In the case of coworking that is indeed the case. And as we will discuss in this post, the rising popularity of coworking has important implications for the commercial leasing market in Los Angeles.
HBR on the benefits of coworking spaces
Coworking spaces are workplaces in which members don’t all work for the same company yet share a communal setting. This setting often features lots of amenities, such as free beer on tap or the ability to bring your dog to work.
It isn’t amenities such as free beer or gourmet coffee that are the real driver, however, behind the increasing popularity of such spaces. As the HBR noted in a recent issue, the popularity comes from the perception that a coworking setup offers a more meaningful way to work.
Since the members don’t all work for the same employer, traditional office politics are downplayed. Instead, there is the opportunity to collaborate and have conversations with other professionals – some of whom are doing very different types of work.
Harvard Business Review conducted surveys that identified other sources of satisfaction as well with the coworking setting. Another benefit is participants in coworking spaces often have the opportunity to help each other out, using their unique skills sets. And they get to do this in ways that don’t involve trying to climb the corporate ladder.
Small wonder, then, that so many people have found coworking so meaningful – and that it is becoming so popular. This is reflected in the Coworking Manifesto, an online statement that has been signed by people in upwards of 1,700 workspaces.
Implications for commercial leases in LA
The popularity of coworking is also affecting the commercial leasing market in Los Angeles.
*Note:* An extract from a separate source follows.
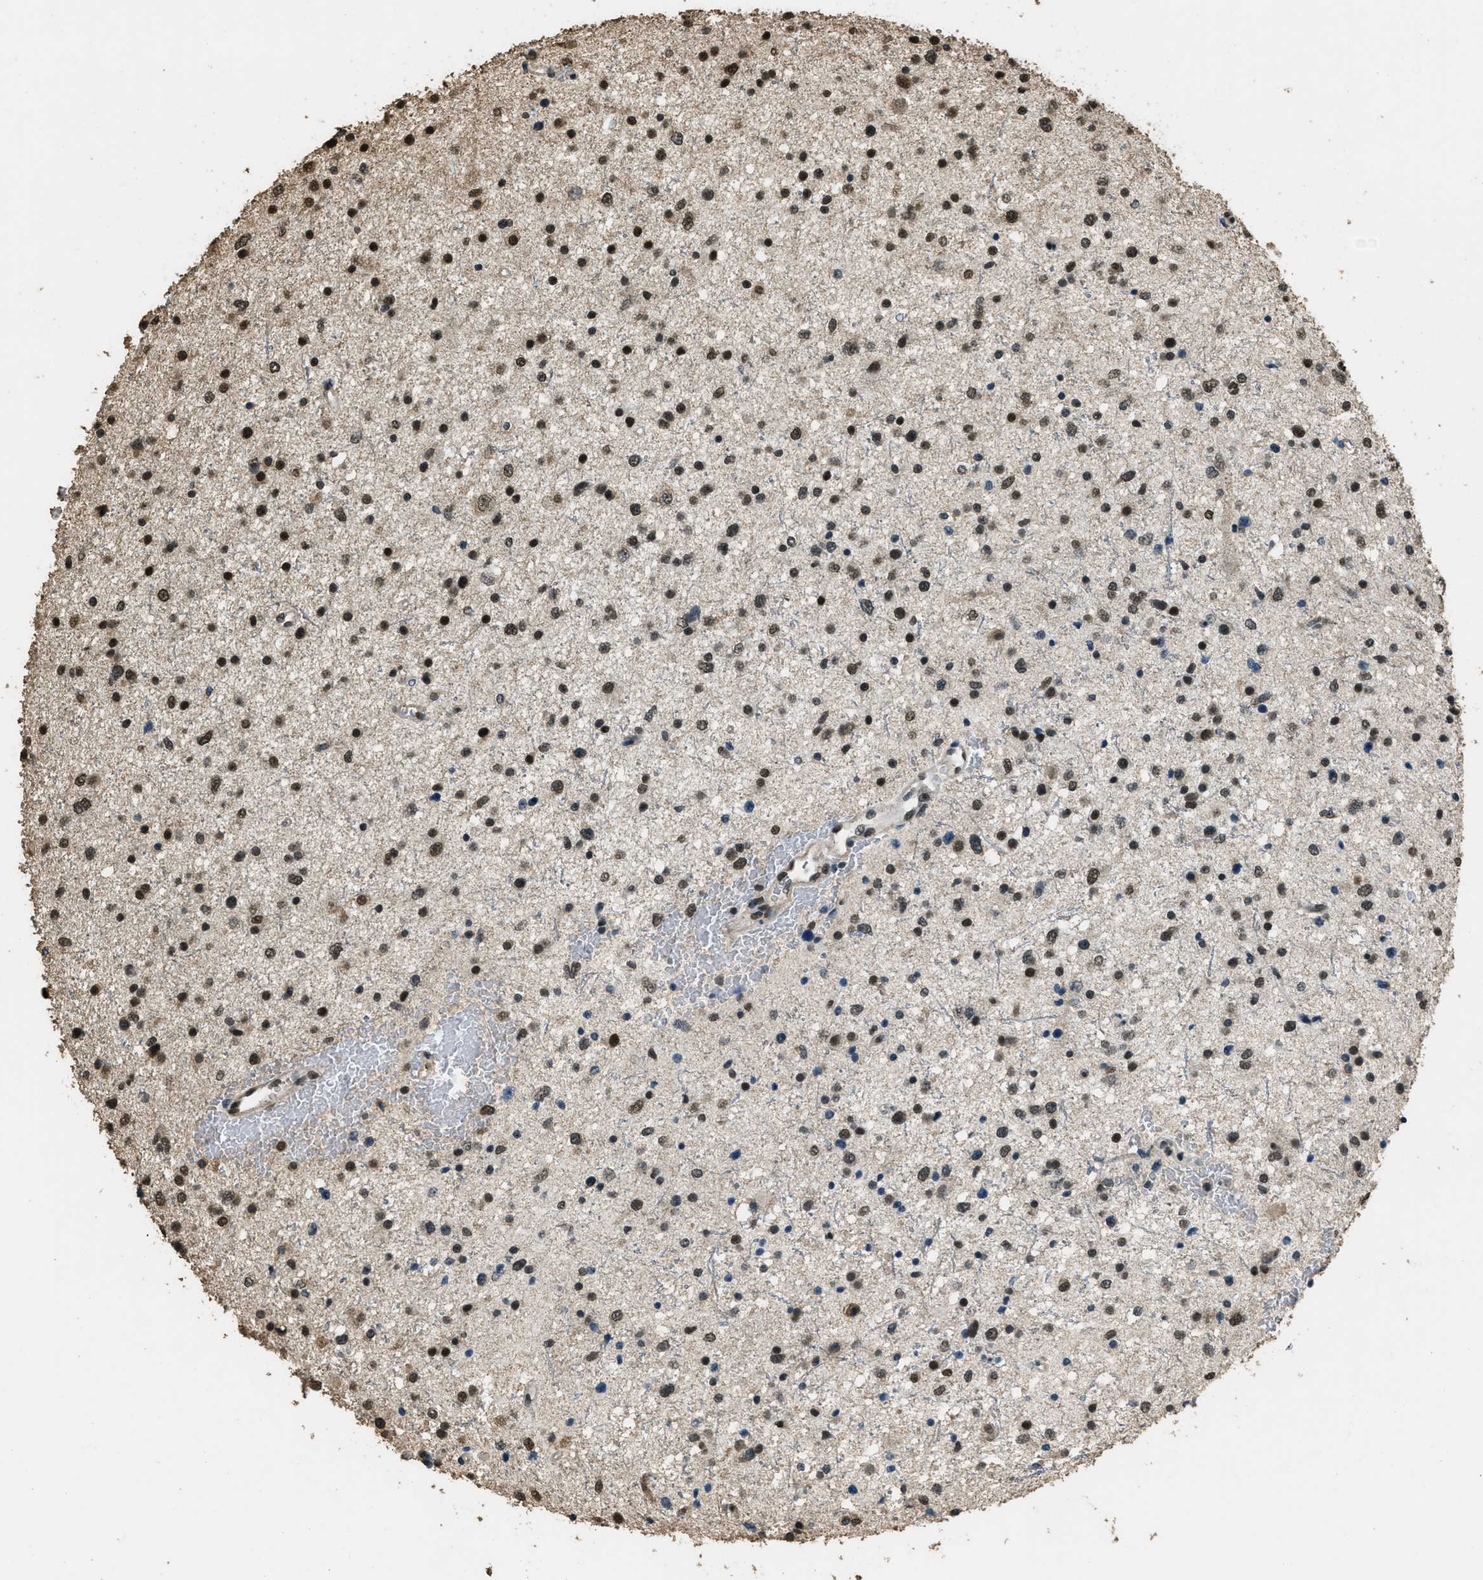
{"staining": {"intensity": "strong", "quantity": ">75%", "location": "nuclear"}, "tissue": "glioma", "cell_type": "Tumor cells", "image_type": "cancer", "snomed": [{"axis": "morphology", "description": "Glioma, malignant, Low grade"}, {"axis": "topography", "description": "Brain"}], "caption": "Immunohistochemical staining of glioma displays high levels of strong nuclear staining in about >75% of tumor cells.", "gene": "MYB", "patient": {"sex": "female", "age": 37}}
As the LA Times reported this week, firms that offer coworking space are getting plenty of business from tenants looking for that space.
As the Times pointed out, it used to be that coworking settings were associated mostly with startup companies (often in the tech industry) and with independent professionals looking for someplace other than or in addition to a home office.
What’s happening now is that more and more companies in more and more industries are looking at the advantages of coworking spaces.
It isn’t only the collaborative benefits of the shared space that are driving this, of course. The fact that leases for coworking space tend to be short-term is another. Many companies like the flexibility of such arrangements.
After all, a company may seek to respond to an opportunity in its industry by adding contract jobs or perhaps expanding in a new city. Using a coworking space allows for such responsiveness, while also keeping costs down and allowing for a way of working that employees have enthusiastically embraced.
What’s best for a particular company
As with any other commercial lease, it’s important to get sound legal counsel before signing off on a lease for a coworking space. By doing so, you will be in position for the proverbial win-win: furthering your own interest while doing something that benefits others as well.